I'm so glad you've found people here who can relate to how you feel in a variety of ways while also offering different experiences to get a feel for. I think it can be really tough, trying to work our self out (who we are and how we tick) if we can't find anyone who relates to our struggles or challenges.


Coming to life bit by bit can definitely be a challenge. I figure I'll be doing this for the rest of my life, coming to it/connecting with it, bit by bit. The process can be a little easier in the first decade or so of our life, based on our parents helping us manage in certain ways. There are still some struggles there but it can be easier when our parents can be doing most of the talking when at social gatherings, when they're picking out schools for us, choosing our clothing, what kind of friends we can keep as opposed to those who aren't so good for us and so on. The list goes on in how we're led to manage life. Our parents act as our leaders to some degree. And then, BAMM, you're kinda on your own, especially from your 20s onward. 'How do I manage challenging social situations on my own? How do I manage choosing the best environments to work in? How do I manage to appear? How do I manage judging who are the best people to be associating with?' etc. What I eventually came to realise is...while a lot was managed for me in life when I was a kid, I was never given the skills and confidence with which to manage well independently. So, I think this 'coming to life bit by bit' business is very much about skillful development. Even better if it's done with support and guidance. At 53, I figure better late than never (skill development and greater self understanding, with guidance).

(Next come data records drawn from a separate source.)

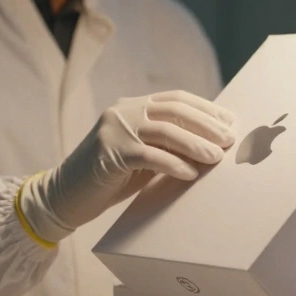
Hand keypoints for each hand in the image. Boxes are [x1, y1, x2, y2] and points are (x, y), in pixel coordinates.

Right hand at [20, 91, 235, 242]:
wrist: (65, 196)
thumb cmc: (111, 177)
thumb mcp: (143, 154)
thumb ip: (168, 144)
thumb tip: (212, 146)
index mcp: (133, 105)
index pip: (177, 99)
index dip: (206, 109)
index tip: (230, 122)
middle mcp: (123, 110)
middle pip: (175, 110)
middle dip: (206, 125)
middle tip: (229, 140)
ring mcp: (114, 129)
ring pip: (165, 131)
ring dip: (195, 144)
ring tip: (216, 158)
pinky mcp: (109, 153)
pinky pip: (149, 155)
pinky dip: (173, 165)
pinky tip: (190, 174)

Maisy Nina mentioned something I can relate to, when it came to her going up to that woman and complimenting her on her jacket. Being someone who's recently come to name where my inner dialogue's coming from, 'The stresser' in me or some self conscious part of me used to always insist on stuff along the lines of 'Don't tell that person you think they're really nice' or 'Don't tell that person how good they look, they'll think you're an idiot'. One day something simply said to me 'Tell them, it will bring them joy'. I think it was some soulful part of me that came to life that day, a part of me that began insisting I make a connection with people through telling them some beautiful truth about themself. Whether something makes us or something says to us 'Tell that person some beautiful truth', it's that something we choose to name (as our higher self or some aspect of self or divine guidance or whatever) that gives us the ability to make connections beyond social anxiety. Sometimes the challenge can involve tapping into that something which has the ability to guide us and put us at ease.